Artikel 3 Voor subsidieverlening komen slechts in aanmerking activiteiten die voldoen aan de volgende criteria: - uitvoerende activiteiten op provinciaal niveau - uitvoerende activiteiten die zich richten op de uitvoering van het provinciaal beleid - uitvoerende activiteiten die een minimumaantal deelnemers van 8 per activiteit betreffen
Artikel 4 1. Een aanvrager komt voor gelijksoortige activiteiten maximaal 2 jaar achtereen voor subsidie in aanmerking. 2. Gedeputeerde staten kunnen van het bepaalde in het eerste lid afwijken, indien deze activiteiten een aantoonbare meerwaarde hebben ten opzichte van de voorgaande activiteiten.

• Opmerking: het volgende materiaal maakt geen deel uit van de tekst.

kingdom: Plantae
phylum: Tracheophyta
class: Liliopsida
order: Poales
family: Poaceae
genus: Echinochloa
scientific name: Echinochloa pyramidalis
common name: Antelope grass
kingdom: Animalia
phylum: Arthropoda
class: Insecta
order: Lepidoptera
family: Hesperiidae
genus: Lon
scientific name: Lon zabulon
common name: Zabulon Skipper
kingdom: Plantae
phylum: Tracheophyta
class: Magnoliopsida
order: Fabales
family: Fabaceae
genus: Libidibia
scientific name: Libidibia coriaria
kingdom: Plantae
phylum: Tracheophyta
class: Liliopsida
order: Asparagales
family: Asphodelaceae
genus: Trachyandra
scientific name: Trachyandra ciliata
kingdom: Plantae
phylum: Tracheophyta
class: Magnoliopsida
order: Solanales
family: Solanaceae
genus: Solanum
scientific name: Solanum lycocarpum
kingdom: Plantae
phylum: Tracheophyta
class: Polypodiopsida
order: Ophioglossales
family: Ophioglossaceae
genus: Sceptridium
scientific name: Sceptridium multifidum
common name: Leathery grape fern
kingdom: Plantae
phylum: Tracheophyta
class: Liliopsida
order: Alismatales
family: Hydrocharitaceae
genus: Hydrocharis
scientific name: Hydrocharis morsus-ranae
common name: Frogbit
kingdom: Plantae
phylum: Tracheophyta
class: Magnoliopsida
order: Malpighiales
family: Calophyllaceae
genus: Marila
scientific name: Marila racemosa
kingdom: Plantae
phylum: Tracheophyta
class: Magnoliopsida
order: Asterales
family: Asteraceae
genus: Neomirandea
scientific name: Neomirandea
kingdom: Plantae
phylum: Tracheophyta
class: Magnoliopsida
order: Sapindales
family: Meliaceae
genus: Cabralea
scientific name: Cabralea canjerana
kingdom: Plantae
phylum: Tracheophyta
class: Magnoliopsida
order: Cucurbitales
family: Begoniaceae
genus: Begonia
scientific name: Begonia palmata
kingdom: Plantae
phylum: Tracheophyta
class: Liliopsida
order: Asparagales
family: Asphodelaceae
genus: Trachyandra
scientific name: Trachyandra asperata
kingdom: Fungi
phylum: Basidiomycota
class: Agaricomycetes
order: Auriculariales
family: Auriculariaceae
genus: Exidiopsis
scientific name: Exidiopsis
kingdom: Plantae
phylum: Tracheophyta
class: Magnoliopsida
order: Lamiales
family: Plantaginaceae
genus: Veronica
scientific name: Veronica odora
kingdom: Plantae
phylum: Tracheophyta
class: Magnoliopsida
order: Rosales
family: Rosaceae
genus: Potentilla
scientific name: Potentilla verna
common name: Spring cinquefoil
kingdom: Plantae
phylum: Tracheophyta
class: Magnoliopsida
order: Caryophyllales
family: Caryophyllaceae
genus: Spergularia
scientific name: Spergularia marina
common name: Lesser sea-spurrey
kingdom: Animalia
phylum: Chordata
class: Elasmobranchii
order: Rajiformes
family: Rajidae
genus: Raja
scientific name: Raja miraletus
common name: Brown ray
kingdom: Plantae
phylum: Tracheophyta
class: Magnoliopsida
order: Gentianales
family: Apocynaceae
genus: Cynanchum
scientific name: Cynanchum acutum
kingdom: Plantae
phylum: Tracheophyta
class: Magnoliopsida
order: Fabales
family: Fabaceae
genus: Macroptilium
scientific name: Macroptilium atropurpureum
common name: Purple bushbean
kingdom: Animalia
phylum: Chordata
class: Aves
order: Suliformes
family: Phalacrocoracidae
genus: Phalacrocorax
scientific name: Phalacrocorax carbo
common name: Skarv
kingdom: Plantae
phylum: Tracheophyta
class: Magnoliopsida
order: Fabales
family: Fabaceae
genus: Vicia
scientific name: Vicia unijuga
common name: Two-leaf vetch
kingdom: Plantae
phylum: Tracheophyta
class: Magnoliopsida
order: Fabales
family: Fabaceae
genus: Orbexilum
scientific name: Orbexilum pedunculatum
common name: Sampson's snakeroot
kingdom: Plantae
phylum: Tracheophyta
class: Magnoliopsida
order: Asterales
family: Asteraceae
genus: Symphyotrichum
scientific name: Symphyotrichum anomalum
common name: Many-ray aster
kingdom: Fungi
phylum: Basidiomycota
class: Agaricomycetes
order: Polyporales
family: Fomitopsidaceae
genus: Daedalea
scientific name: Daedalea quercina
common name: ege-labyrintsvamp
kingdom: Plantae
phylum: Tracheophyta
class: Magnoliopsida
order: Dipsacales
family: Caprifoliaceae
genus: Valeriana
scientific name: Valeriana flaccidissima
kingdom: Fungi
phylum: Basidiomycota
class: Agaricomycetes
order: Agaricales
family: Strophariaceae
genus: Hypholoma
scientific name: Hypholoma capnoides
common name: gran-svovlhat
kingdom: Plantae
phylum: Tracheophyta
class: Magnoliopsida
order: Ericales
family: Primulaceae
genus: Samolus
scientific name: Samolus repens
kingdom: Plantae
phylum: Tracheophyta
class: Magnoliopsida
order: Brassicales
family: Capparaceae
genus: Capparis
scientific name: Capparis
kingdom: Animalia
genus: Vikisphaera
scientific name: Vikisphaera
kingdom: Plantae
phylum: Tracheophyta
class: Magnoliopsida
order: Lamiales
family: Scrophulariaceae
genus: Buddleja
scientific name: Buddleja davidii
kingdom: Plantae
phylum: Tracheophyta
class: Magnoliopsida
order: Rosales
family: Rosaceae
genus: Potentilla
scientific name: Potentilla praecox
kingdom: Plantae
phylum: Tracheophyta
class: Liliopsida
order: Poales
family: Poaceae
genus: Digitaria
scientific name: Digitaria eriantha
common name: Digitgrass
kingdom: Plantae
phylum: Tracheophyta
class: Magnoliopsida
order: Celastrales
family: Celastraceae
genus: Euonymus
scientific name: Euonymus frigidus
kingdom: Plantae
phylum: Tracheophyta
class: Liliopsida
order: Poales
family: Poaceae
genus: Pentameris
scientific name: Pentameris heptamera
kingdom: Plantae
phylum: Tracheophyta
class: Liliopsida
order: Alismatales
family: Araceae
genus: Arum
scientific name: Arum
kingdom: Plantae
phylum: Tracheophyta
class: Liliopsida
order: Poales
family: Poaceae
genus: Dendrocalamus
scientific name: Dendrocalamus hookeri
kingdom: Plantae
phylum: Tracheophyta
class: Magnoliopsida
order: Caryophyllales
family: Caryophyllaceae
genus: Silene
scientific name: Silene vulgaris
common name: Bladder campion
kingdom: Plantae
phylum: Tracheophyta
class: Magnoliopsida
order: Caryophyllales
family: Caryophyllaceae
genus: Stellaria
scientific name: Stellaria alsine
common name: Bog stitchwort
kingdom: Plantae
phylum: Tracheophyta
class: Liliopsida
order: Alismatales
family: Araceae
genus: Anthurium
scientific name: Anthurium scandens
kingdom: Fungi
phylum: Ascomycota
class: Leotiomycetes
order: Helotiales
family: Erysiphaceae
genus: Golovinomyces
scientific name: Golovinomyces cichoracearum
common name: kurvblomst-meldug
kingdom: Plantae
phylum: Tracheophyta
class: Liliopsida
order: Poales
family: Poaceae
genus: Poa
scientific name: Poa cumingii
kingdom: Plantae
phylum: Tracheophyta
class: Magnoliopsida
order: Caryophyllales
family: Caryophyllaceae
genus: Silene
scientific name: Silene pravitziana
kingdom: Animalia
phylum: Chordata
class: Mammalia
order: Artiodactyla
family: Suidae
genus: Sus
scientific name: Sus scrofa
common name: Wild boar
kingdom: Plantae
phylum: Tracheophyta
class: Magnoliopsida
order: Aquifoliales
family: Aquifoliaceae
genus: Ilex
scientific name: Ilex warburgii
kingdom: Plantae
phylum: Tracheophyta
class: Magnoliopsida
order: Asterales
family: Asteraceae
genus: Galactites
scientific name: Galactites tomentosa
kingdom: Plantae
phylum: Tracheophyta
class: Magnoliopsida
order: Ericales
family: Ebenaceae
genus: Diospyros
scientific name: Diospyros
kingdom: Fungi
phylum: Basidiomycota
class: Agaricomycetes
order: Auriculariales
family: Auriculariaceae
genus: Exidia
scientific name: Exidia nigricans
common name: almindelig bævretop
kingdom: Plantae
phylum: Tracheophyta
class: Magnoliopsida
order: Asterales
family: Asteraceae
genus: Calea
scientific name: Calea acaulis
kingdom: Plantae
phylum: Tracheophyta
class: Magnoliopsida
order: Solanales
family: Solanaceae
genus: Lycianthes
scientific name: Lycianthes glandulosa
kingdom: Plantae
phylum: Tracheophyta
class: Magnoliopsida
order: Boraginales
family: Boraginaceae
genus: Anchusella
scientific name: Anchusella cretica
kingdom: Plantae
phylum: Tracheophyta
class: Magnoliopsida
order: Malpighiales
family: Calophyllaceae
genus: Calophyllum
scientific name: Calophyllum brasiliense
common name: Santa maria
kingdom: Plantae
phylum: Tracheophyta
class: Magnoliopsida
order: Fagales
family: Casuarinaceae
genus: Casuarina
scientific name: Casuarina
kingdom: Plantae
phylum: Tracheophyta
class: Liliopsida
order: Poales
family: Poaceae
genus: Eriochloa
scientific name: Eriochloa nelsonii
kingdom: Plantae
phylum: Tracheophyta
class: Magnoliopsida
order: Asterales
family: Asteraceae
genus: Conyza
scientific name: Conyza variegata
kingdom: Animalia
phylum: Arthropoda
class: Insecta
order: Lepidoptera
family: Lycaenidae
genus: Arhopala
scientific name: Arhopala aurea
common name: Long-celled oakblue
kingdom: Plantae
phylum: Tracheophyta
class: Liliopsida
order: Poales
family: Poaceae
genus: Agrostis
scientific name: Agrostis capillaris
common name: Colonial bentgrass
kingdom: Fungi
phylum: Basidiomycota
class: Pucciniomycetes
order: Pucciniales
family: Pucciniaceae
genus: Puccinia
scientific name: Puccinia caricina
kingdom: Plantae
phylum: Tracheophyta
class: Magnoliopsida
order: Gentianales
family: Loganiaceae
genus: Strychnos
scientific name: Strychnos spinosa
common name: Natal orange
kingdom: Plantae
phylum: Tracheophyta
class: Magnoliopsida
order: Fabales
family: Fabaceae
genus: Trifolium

Artikel 5 1. Voor subsidieverlening komen in ieder geval niet in aanmerking activiteiten die door gedeputeerde staten worden gerekend tot het reguliere aanbod of takenpakket van instellingen en organisaties. 2. Activiteiten, die naar de mening van gedeputeerde staten onder de verantwoordelijkheid van de gemeenten vallen, komen niet voor subsidie in aanmerking.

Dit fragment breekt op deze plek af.